**SUPPLIED DATA**
|---|

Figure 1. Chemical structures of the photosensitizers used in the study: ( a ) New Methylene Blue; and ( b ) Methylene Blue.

|---|

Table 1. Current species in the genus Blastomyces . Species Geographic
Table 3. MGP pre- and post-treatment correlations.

|---|

**WHAT TO WORK ON**
Go through the listing above and pull out each line containing the word "Table".

**EXERCISE RESULT**
Table 1. Current species in the genus Blastomyces . Species Geographic
Table 3. MGP pre- and post-treatment correlations.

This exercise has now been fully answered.